From the age of 18, he committed himself to improving his skills and publishing pictures in magazines. When he moved to Sydney, Ed was surrounded by one of the world’s most beautiful cities and an aesthetic that was wholly new to him. Suddenly, inspiration and opportunity were all around in an almost overwhelmingly new way.
His new home provided something that enables him to offer a distinctive perspective on a well-known place – it is familiar, but constantly new to a chap who grew up on the other side of the world.
Ed learned his craft with very basic equipment that depended on the essential skills of photography. In that era, he learned darkroom skills that continue to serve him well in understanding light, tones and the beauty of a fine print. He always shoots manually, making every decision for himself. After all those years or practice, technical decisions happen almost without thinking – leaving him free to concentrate on the creative results he is aiming for, safe in the knowledge that the basics are rock solid.
In 2005, he bought his first digital camera, which taught him both what this new technology could do and what it should not do. Digital wizardry is there to help us realise our vision, but should never become an end in itself, a gimmick, a lazy habit or be used to create clichés. Even now, his use of Photoshop is limited to helping the camera to produce the natural image he creatively envisages.
Astrophotography is a crucial element of Ed’s work. It was Australia’s amazingly clear night sky that truly ignited this passion in him – both in the deep darkness of the outback and the surprisingly interesting skies over our cities.

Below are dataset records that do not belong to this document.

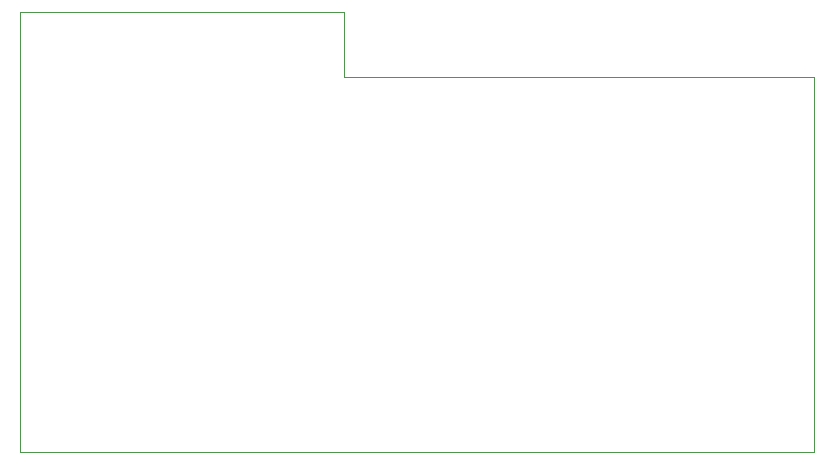
<source format=gko>
G04 Layer_Color=16711935*
%FSLAX44Y44*%
%MOMM*%
G71*
G01*
G75*
%ADD20C,0.1000*%
D20*
X671740Y0D02*
Y317488D01*
X0Y0D02*
Y373251D01*
Y0D02*
X671740D01*
X-21Y373251D02*
X273488D01*
Y317656D02*
Y373251D01*
X273656Y317488D02*
X671740D01*
X273488Y317656D02*
X273656Y317488D01*
M02*

</source>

Creating such pictures over the light pollution of Sydney requires hard work and technical precision. His star trail pictures involve techniques that he has created himself – producing results that even respected astronomers believed to be impossible in an urban environment.
Ed is also a passionate advocate for the environment – especially important, as it allows him to do the job he loves. His work constantly expresses the strong yet fragile beauty of the world, and how our ability to survive depends on our ability to co-exist with nature.